Let’s get this straight: I endure the monumental task of bringing an 8-pound bowling ball into the world, and who gets to bask in the glory every year? The bowling ball?! In a mere two months, my little munchkin is turning four (please, let four be a breeze compared to three), which means it’s time to dive into the chaos of birthday party planning. Ugh, is there anything more excruciating? Maybe waterboarding? Nah, it might just be a tie.
- The Expenses. I’d love to host the celebration in our backyard to save a small fortune, but A. It’s guaranteed to rain cats and dogs that day, and B. My child is dead set on one of those inflatable play places. Seriously?! I once witnessed a kid at a bouncy house hurl all over the place, and no one noticed until it was too late. Let’s just say I scrubbed my kid down like a surgeon until her skin was practically gone. Now, I have a serious aversion to bouncy houses.

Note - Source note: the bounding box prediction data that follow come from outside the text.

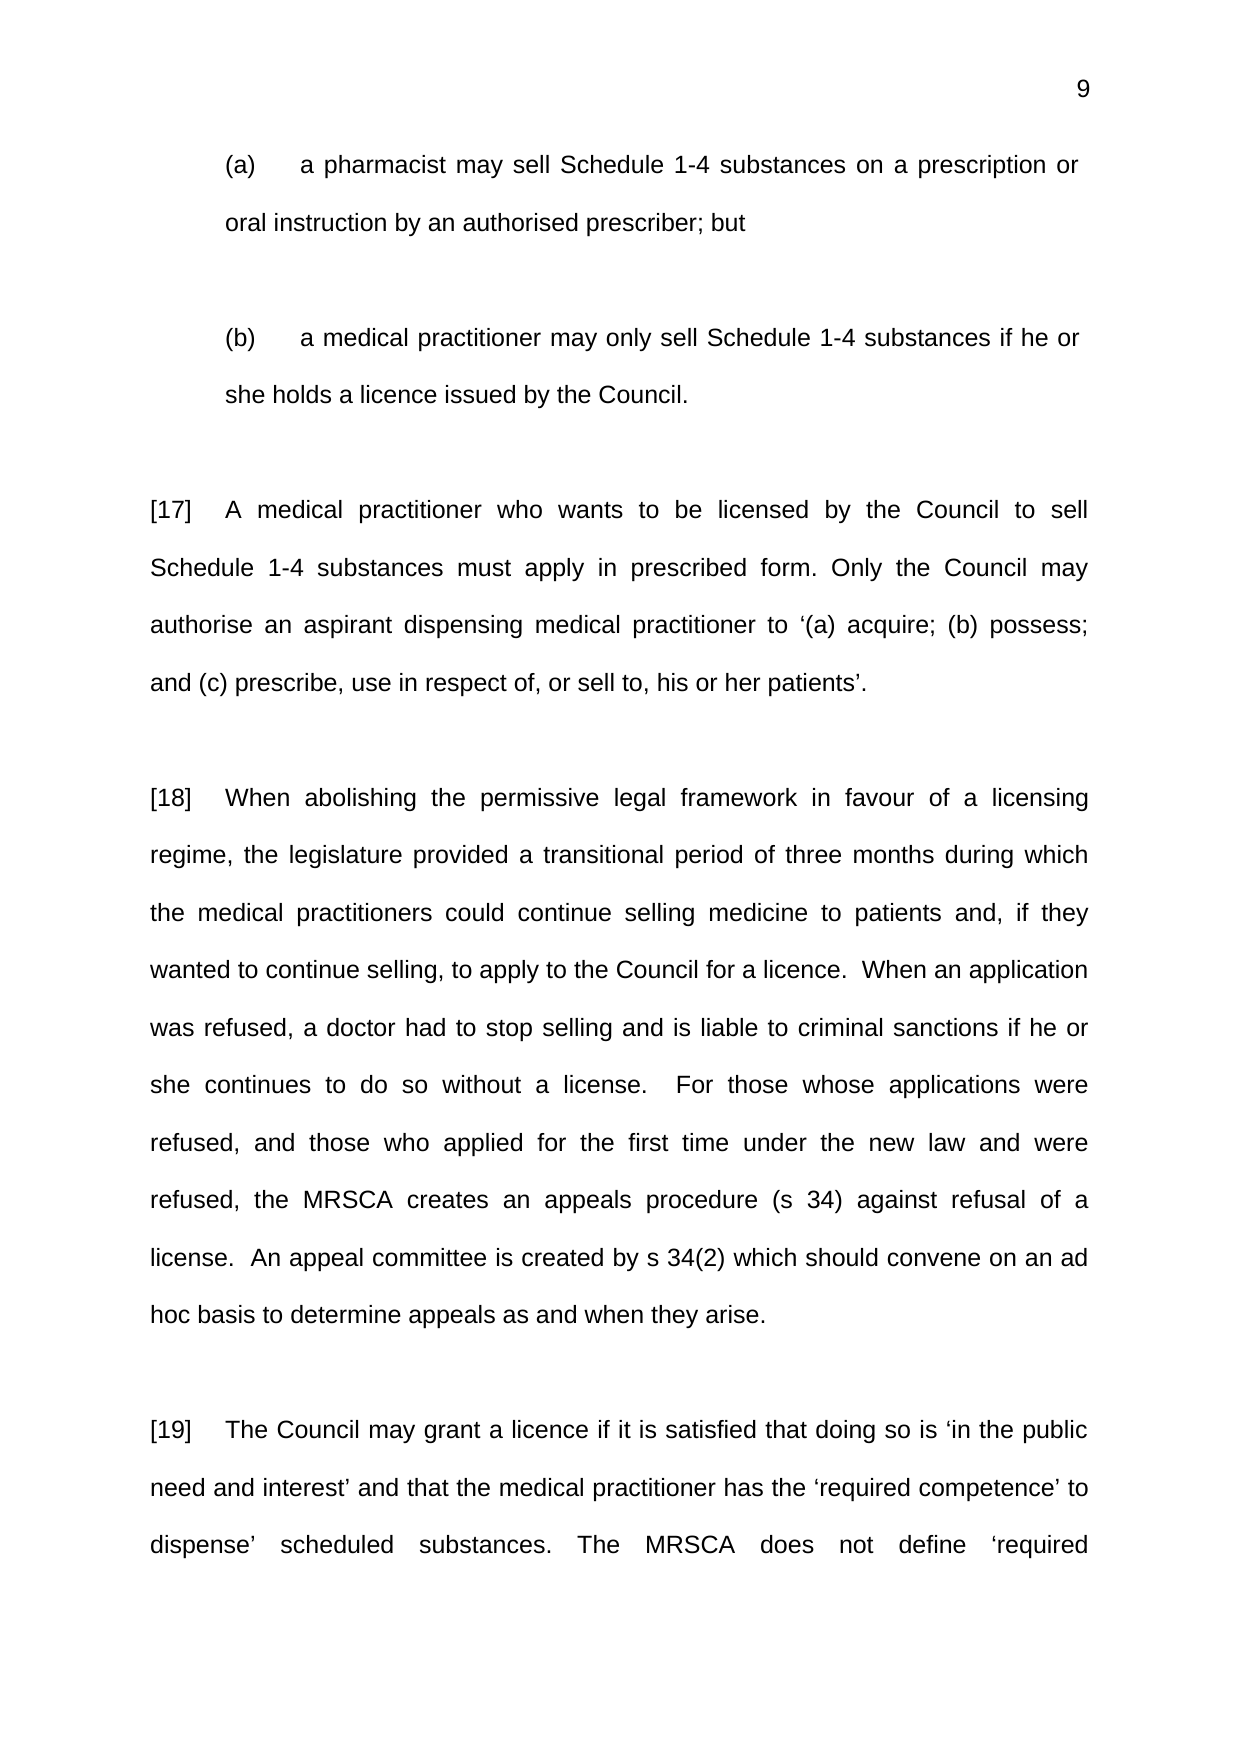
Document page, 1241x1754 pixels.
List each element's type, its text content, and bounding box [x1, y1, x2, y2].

text [17] A medical practitioner who wants to be licensed by the Council to sell Schedule 1-4 substances must apply in prescribed form. Only the Council may authorise an aspirant dispensing medical practitioner to ‘(a) acquire; (b) possess; and (c) prescribe, use in respect of, or sell to, his or her patients’. [150, 495, 1090, 696]
text (b) a medical practitioner may only sell Schedule 1-4 substances if he or she holds a licence issued by the Council. [150, 322, 1090, 409]
list [18] When abolishing the permissive legal framework in favour of a licensing regime, the legislature provided a transitional period of three months during which the medical practitioners could continue selling medicine to patients and, if they wanted to continue selling, to apply to the Council for a licence. When an application was refused, a doctor had to stop selling and is liable to criminal sanctions if he or she continues to do so without a license. For those whose applications were refused, and those who applied for the first time under the new law and were refused, the MRSCA creates an appeals procedure (s 34) against refusal of a license. An appeal committee is created by s 34(2) which should convene on an ad hoc basis to determine appeals as and when they arise. [150, 782, 1090, 1329]
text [150, 1415, 1090, 1559]
text (a) a pharmacist may sell Schedule 1-4 substances on a prescription or oral instruction by an authorised prescriber; but [150, 150, 1090, 236]
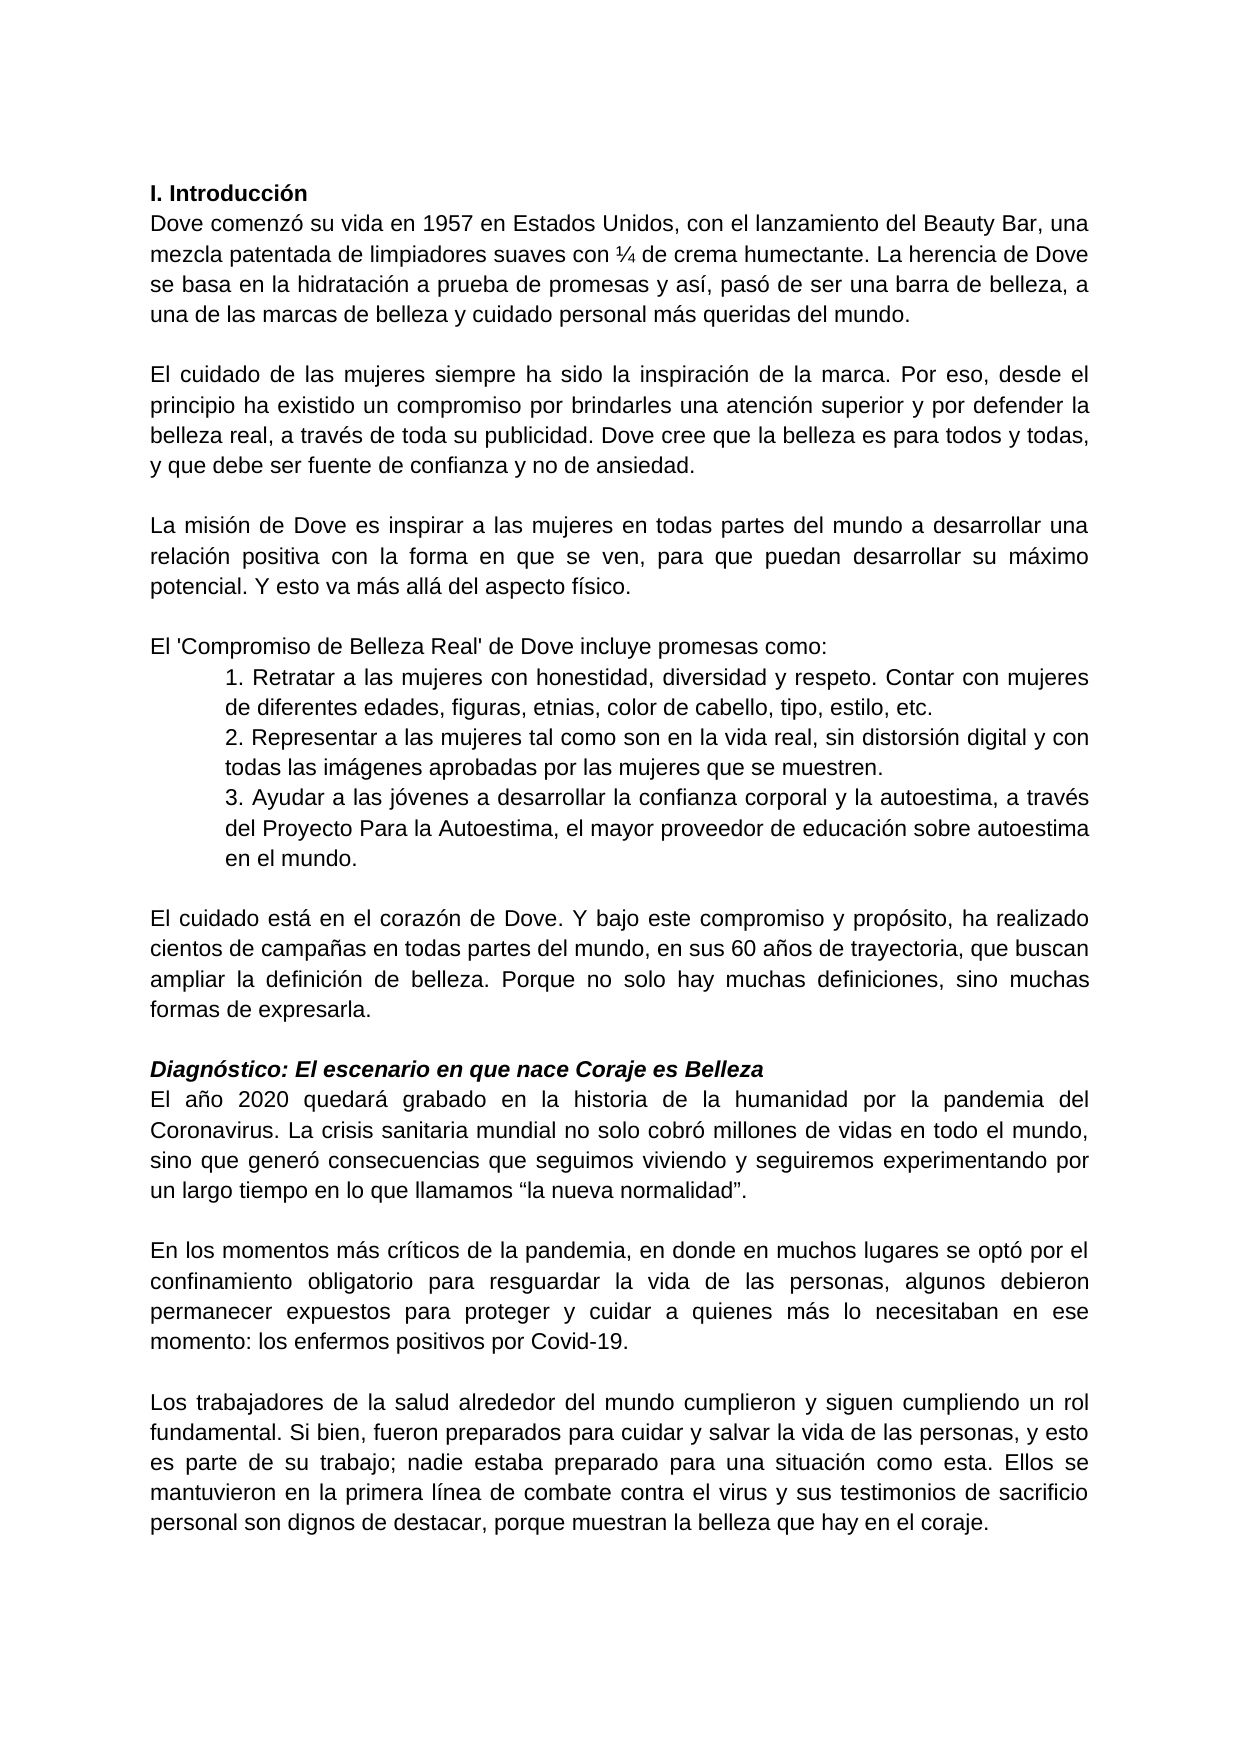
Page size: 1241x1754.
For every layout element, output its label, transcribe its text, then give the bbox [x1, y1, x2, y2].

text Dove comenzó su vida en 1957 en Estados Unidos, con el lanzamiento del Beauty Bar, una mezcla patentada de limpiadores suaves con ¼ de crema humectante. La herencia de Dove se basa en la hidratación a prueba de promesas y así, pasó de ser una barra de belleza, a una de las marcas de belleza y cuidado personal más queridas del mundo. [150, 210, 1090, 327]
text 2. Representar a las mujeres tal como son en la vida real, sin distorsión digital y con todas las imágenes aprobadas por las mujeres que se muestren. [225, 724, 1090, 781]
text Los trabajadores de la salud alrededor del mundo cumplieron y siguen cumpliendo un rol fundamental. Si bien, fueron preparados para cuidar y salvar la vida de las personas, y esto es parte de su trabajo; nadie estaba preparado para una situación como esta. Ellos se mantuvieron en la primera línea de combate contra el virus y sus testimonios de sacrificio personal son dignos de destacar, porque muestran la belleza que hay en el coraje. [150, 1388, 1090, 1536]
text El 'Compromiso de Belleza Real' de Dove incluye promesas como: [150, 633, 1090, 660]
text La misión de Dove es inspirar a las mujeres en todas partes del mundo a desarrollar una relación positiva con la forma en que se ven, para que puedan desarrollar su máximo potencial. Y esto va más allá del aspecto físico. [150, 512, 1090, 599]
text Diagnóstico: El escenario en que nace Coraje es Belleza [150, 1056, 1090, 1083]
text El cuidado está en el corazón de Dove. Y bajo este compromiso y propósito, ha realizado cientos de campañas en todas partes del mundo, en sus 60 años de trayectoria, que buscan ampliar la definición de belleza. Porque no solo hay muchas definiciones, sino muchas formas de expresarla. [150, 905, 1090, 1022]
text El año 2020 quedará grabado en la historia de la humanidad por la pandemia del Coronavirus. La crisis sanitaria mundial no solo cobró millones de vidas en todo el mundo, sino que generó consecuencias que seguimos viviendo y seguiremos experimentando por un largo tiempo en lo que llamamos “la nueva normalidad”. [150, 1086, 1090, 1203]
text I. Introducción [150, 180, 1090, 207]
text 3. Ayudar a las jóvenes a desarrollar la confianza corporal y la autoestima, a través del Proyecto Para la Autoestima, el mayor proveedor de educación sobre autoestima en el mundo. [225, 784, 1090, 871]
text 1. Retratar a las mujeres con honestidad, diversidad y respeto. Contar con mujeres de diferentes edades, figuras, etnias, color de cabello, tipo, estilo, etc. [225, 663, 1090, 720]
text El cuidado de las mujeres siempre ha sido la inspiración de la marca. Por eso, desde el principio ha existido un compromiso por brindarles una atención superior y por defender la belleza real, a través de toda su publicidad. Dove cree que la belleza es para todos y todas, y que debe ser fuente de confianza y no de ansiedad. [150, 361, 1090, 478]
text En los momentos más críticos de la pandemia, en donde en muchos lugares se optó por el confinamiento obligatorio para resguardar la vida de las personas, algunos debieron permanecer expuestos para proteger y cuidar a quienes más lo necesitaban en ese momento: los enfermos positivos por Covid-19. [150, 1237, 1090, 1354]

- The Party Favors. So, I entertain and feed your little monster for two hours, and now I’m expected to send him home with a gift? Some call them goody bags; I call them cheap plastic junk from overseas that could potentially cause harm. Why are we spending money on items that could choke our children? Genius idea.
- The Guest List. How many kids are we inviting to this soiree? Are we planning a wedding? She’s four! Apparently, there’s a new mandate that we must invite every kid in her class to avoid hurt feelings. Seriously? They’re four! They’re not discussing their weekend plans. All they say is “doodie” and “poo.” What happened to the good old days when only certain kids got invited? Now, it’s like everyone gets a trophy just for showing up.
- The RSVP Dilemma. Please, for the love of all that is holy, respond! I know it technically means “please,” but it’s more of a “just do it.” I’m busy too—counting slices of pizza to ensure I don’t starve your child. So, if you don’t respond and your kid shows up, guess what? No food for them. I’ll send them home a hungry wreck.
- Cake. Can I complain about birthday cake? Not a chance. Cake is my best friend, and I’m not saying anything bad about it. I love you, birthday cake.
- And then there’s Pinterest. Pinterest is the bane of my existence. I recently attended a party at my ex-friend’s house where everything was Pinterest-perfect. Meanwhile, I just threw some chips in a bowl and forgot forks, resulting in kids eating cake with their hands. Thanks, Penelope, for making me look like a horrible mom.
- Balloons. Kids treat balloons like they’re treasures from a fairy tale, but they’re seriously annoying. Your kid will let go of their balloon a thousand times and cry every time. Plus, if we’re outside, expect tears when they lose it to the sky. And let’s not even get started on the potential for balloon mishaps—biting into one can lead to a trip to the ER!
- Lunch. Figuring out how much pizza to order is a math problem I don’t have time for. Just give me the largest package available, and we’ll deal with leftovers—or not, since our car will be full of gifts. Honestly, I’d rather not have pizza lingering in my trunk for a week.
- Gifts. I’ve heard of moms creating registries for their kids’ parties. Ugh, no thanks. Instead, here’s my registry: 1. 2. 3. Yep, it’s blank. We don’t need any more stuff cluttering our house. If anything, I’d prefer everyone to bring empty gift bags because that’s the only benefit of a party—free wrapping for the rest of the year.
- Thank You Notes. I’m all for thank-you notes, but only when my child can write. Guess who ends up writing them? Yours truly. So, if you give my child a toy, expect a thank-you note packed with glitter and confetti. It’s raining sequins, folks!
So, if you don’t receive an invitation to my kid’s birthday bash, consider yourself lucky. It means I like you enough not to subject you to this madness. If you do get one, my sincerest apologies.